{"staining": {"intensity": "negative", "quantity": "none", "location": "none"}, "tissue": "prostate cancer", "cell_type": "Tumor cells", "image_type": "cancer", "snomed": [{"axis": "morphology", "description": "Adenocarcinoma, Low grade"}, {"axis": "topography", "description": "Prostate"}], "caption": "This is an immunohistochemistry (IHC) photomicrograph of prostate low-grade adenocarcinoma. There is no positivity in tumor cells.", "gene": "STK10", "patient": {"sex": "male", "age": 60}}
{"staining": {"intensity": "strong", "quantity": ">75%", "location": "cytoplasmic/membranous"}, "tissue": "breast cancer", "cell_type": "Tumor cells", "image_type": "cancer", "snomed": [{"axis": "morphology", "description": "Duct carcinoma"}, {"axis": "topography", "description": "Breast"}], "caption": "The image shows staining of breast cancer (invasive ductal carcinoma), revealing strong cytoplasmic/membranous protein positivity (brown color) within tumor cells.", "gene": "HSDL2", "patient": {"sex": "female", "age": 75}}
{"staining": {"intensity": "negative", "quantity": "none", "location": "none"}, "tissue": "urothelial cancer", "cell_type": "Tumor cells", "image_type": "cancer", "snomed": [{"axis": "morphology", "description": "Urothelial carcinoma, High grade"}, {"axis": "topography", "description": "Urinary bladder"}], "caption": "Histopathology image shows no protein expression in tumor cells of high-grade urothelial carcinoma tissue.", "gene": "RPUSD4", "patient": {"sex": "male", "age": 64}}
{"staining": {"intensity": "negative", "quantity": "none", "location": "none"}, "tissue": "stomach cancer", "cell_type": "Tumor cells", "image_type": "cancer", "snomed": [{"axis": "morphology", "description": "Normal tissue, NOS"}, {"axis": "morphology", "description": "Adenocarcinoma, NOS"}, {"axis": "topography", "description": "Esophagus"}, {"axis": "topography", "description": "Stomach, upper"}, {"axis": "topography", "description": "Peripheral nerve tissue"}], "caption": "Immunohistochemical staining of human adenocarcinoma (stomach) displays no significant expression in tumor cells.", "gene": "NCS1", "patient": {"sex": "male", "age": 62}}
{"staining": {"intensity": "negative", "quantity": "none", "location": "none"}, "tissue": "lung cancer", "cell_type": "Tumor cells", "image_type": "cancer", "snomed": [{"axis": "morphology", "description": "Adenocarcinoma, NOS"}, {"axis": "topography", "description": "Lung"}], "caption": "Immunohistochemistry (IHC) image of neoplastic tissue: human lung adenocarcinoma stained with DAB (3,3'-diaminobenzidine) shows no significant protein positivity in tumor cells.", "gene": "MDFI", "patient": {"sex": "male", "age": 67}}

> _Task details_
The full set of lines above should be retyped without a single change.

> _Answer space_
{"staining": {"intensity": "negative", "quantity": "none", "location": "none"}, "tissue": "prostate cancer", "cell_type": "Tumor cells", "image_type": "cancer", "snomed": [{"axis": "morphology", "description": "Adenocarcinoma, Low grade"}, {"axis": "topography", "description": "Prostate"}], "caption": "This is an immunohistochemistry (IHC) photomicrograph of prostate low-grade adenocarcinoma. There is no positivity in tumor cells.", "gene": "STK10", "patient": {"sex": "male", "age": 60}}
{"staining": {"intensity": "strong", "quantity": ">75%", "location": "cytoplasmic/membranous"}, "tissue": "breast cancer", "cell_type": "Tumor cells", "image_type": "cancer", "snomed": [{"axis": "morphology", "description": "Duct carcinoma"}, {"axis": "topography", "description": "Breast"}], "caption": "The image shows staining of breast cancer (invasive ductal carcinoma), revealing strong cytoplasmic/membranous protein positivity (brown color) within tumor cells.", "gene": "HSDL2", "patient": {"sex": "female", "age": 75}}
{"staining": {"intensity": "negative", "quantity": "none", "location": "none"}, "tissue": "urothelial cancer", "cell_type": "Tumor cells", "image_type": "cancer", "snomed": [{"axis": "morphology", "description": "Urothelial carcinoma, High grade"}, {"axis": "topography", "description": "Urinary bladder"}], "caption": "Histopathology image shows no protein expression in tumor cells of high-grade urothelial carcinoma tissue.", "gene": "RPUSD4", "patient": {"sex": "male", "age": 64}}
{"staining": {"intensity": "negative", "quantity": "none", "location": "none"}, "tissue": "stomach cancer", "cell_type": "Tumor cells", "image_type": "cancer", "snomed": [{"axis": "morphology", "description": "Normal tissue, NOS"}, {"axis": "morphology", "description": "Adenocarcinoma, NOS"}, {"axis": "topography", "description": "Esophagus"}, {"axis": "topography", "description": "Stomach, upper"}, {"axis": "topography", "description": "Peripheral nerve tissue"}], "caption": "Immunohistochemical staining of human adenocarcinoma (stomach) displays no significant expression in tumor cells.", "gene": "NCS1", "patient": {"sex": "male", "age": 62}}
{"staining": {"intensity": "negative", "quantity": "none", "location": "none"}, "tissue": "lung cancer", "cell_type": "Tumor cells", "image_type": "cancer", "snomed": [{"axis": "morphology", "description": "Adenocarcinoma, NOS"}, {"axis": "topography", "description": "Lung"}], "caption": "Immunohistochemistry (IHC) image of neoplastic tissue: human lung adenocarcinoma stained with DAB (3,3'-diaminobenzidine) shows no significant protein positivity in tumor cells.", "gene": "MDFI", "patient": {"sex": "male", "age": 67}}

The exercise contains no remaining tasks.